*Work instruction:* Lines from the records below that contain the word "equality" are to be copied out.

*Listed entries:*

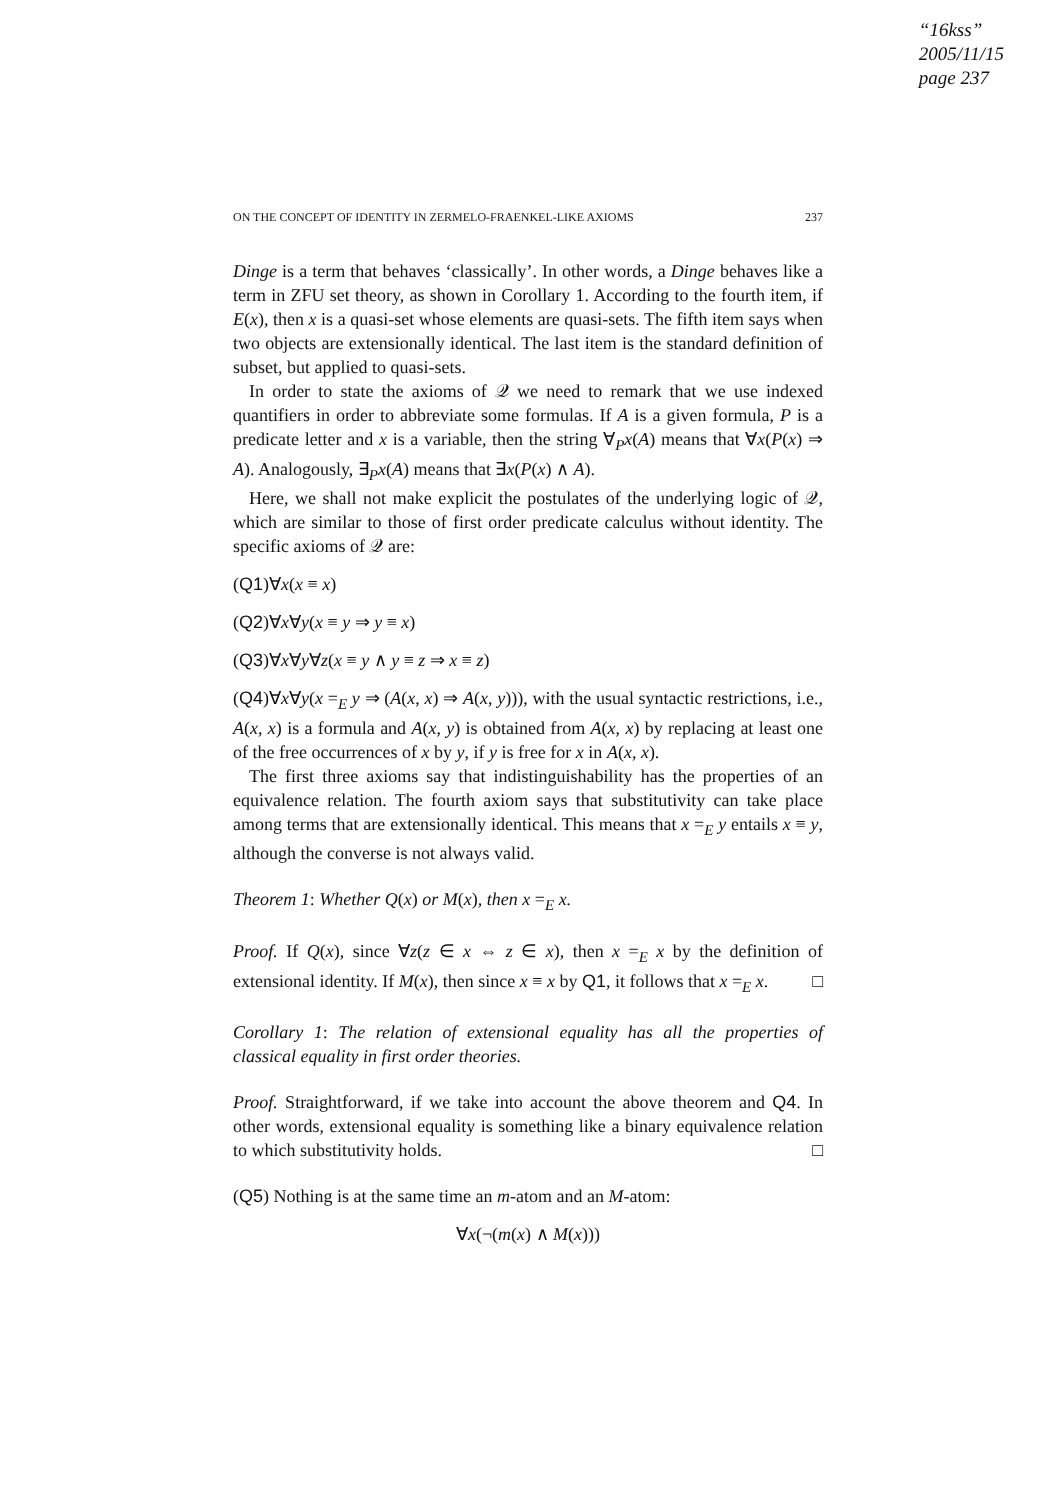“16kss”
2005/11/15
page 237
ON THE CONCEPT OF IDENTITY IN ZERMELO-FRAENKEL-LIKE AXIOMS 237
Dinge is a term that behaves ‘classically’. In other words, a Dinge behaves like a term in ZFU set theory, as shown in Corollary 1. According to the fourth item, if E(x), then x is a quasi-set whose elements are quasi-sets. The fifth item says when two objects are extensionally identical. The last item is the standard definition of subset, but applied to quasi-sets.
In order to state the axioms of 𝒬 we need to remark that we use indexed quantifiers in order to abbreviate some formulas. If A is a given formula, P is a predicate letter and x is a variable, then the string ∀<sub>P</sub>x(A) means that ∀x(P(x) ⇒ A). Analogously, ∃<sub>P</sub>x(A) means that ∃x(P(x) ∧ A).
Here, we shall not make explicit the postulates of the underlying logic of 𝒬, which are similar to those of first order predicate calculus without identity. The specific axioms of 𝒬 are:
(Q1)∀x(x ≡ x)
(Q2)∀x∀y(x ≡ y ⇒ y ≡ x)
(Q3)∀x∀y∀z(x ≡ y ∧ y ≡ z ⇒ x ≡ z)
(Q4)∀x∀y(x =<sub>E</sub> y ⇒ (A(x, x) ⇒ A(x, y))), with the usual syntactic restrictions, i.e., A(x, x) is a formula and A(x, y) is obtained from A(x, x) by replacing at least one of the free occurrences of x by y, if y is free for x in A(x, x).
The first three axioms say that indistinguishability has the properties of an equivalence relation. The fourth axiom says that substitutivity can take place among terms that are extensionally identical. This means that x =<sub>E</sub> y entails x ≡ y, although the converse is not always valid.
Theorem 1: Whether Q(x) or M(x), then x =<sub>E</sub> x.
Proof. If Q(x), since ∀z(z ∈ x ⇔ z ∈ x), then x =<sub>E</sub> x by the definition of extensional identity. If M(x), then since x ≡ x by Q1, it follows that x =<sub>E</sub> x. □
Corollary 1: The relation of extensional equality has all the properties of classical equality in first order theories.
Proof. Straightforward, if we take into account the above theorem and Q4. In other words, extensional equality is something like a binary equivalence relation to which substitutivity holds. □
(Q5) Nothing is at the same time an m-atom and an M-atom:
∀x(¬(m(x) ∧ M(x)))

*Expected answer:*
Corollary 1: The relation of extensional equality has all the properties of classical equality in first order theories.
Proof. Straightforward, if we take into account the above theorem and Q4. In other words, extensional equality is something like a binary equivalence relation to which substitutivity holds. □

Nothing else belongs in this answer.